The same thing happens with multiplayer games like MMOs. Even if it is not about bringing external friends but about meeting players and making friends inside the game, most people rather play alone until they have mastered the basics of the game. Most people don’t want to appear as incompetent, even in front of strangers. So here too, you don’t want to introduce social features and social pressure too soon. This will also be the case for any social VR apps out there. Social is powerful, but to really thrive people need to feel safe. Social mechanics work better when you are already familiar with a space and its rules, when you already feel competent and confident. This is what successful MMOs do well. When we designed Disney’s Toontown Online, we pushed players to make friends with other players in specific missions, but those missions were only available after you were familiar with the world, and they provided very clear objectives that worked as ice-breakers. The reason it was easy to make friends and form a larger community is because you had a clear excuse -a mandate to connect- and the connection benefitted you and your new friends and made everybody more successful in the game.

In a previous article, The 4 Steps of Successful Games and VR Experiences, I talked about the steps of long-term engagement: stand out-connect-engage-grow. First you need to stand out in the crowd of games and apps; then you need to connect emotionally to the players so they are willing to give your game a chance; then you need to find ways to keep them engaged; and only then you can bring the social aspect to help grow your product. Even in the case of MMOs where social interaction is key, it is better to limit and scaffold around the social aspects until your player feels like she has mastered the game enough to have a good social standing.
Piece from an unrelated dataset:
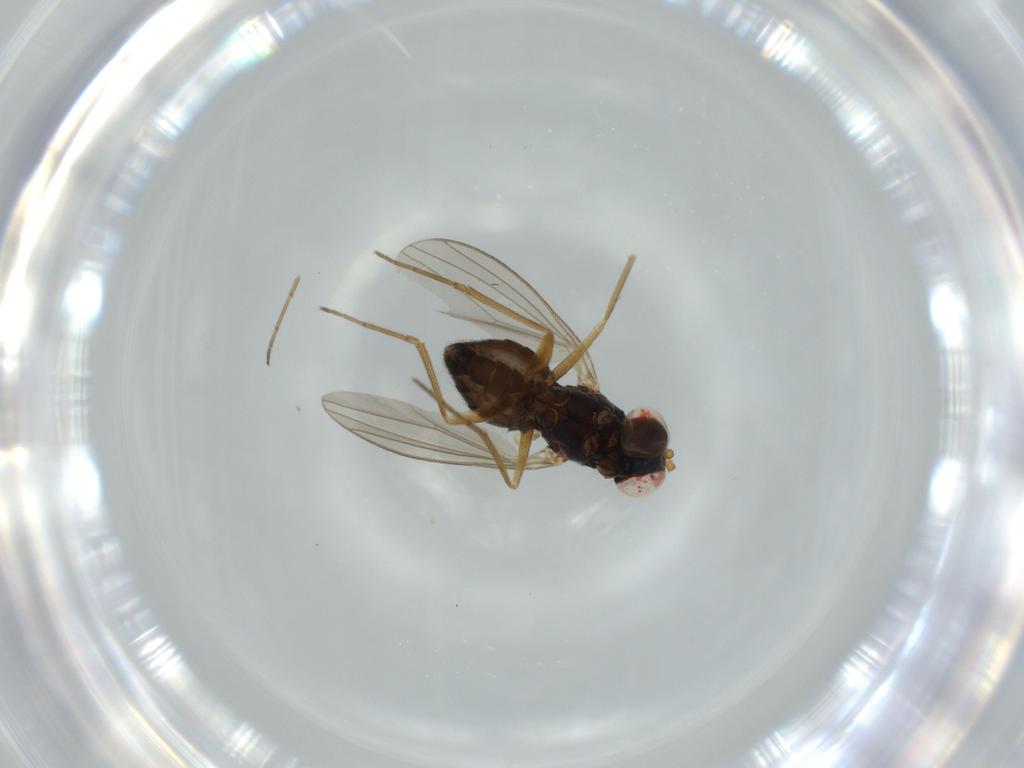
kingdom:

Before adding social mechanics somewhere in your game, ask your self a couple of questions to figure out if your player is ready for them:

  • Is the player already engaged? Make sure that the metrics you are using to determine that your player is engaged make sense -finishing one level of your game does not mean the player is engaged.
  • Does the player feel confident about the rules of the game and his/her role in it? Will socializing help her strengthen her social standing? If not, how can you scaffold your game’s social interactions so they feel safer and risk-free?




Social features are very powerful, but they are also precious for most people. Adding social features too soon can backfire. Most players need to be fully engaged and feel comfortable before they are willing to interact with strangers or they are willing to bring their friends over to a new experience. I strongly believe that if you want to engage players in the long-term it is crucial that you include some community building features; but make sure you engage and make your player feel comfortable first.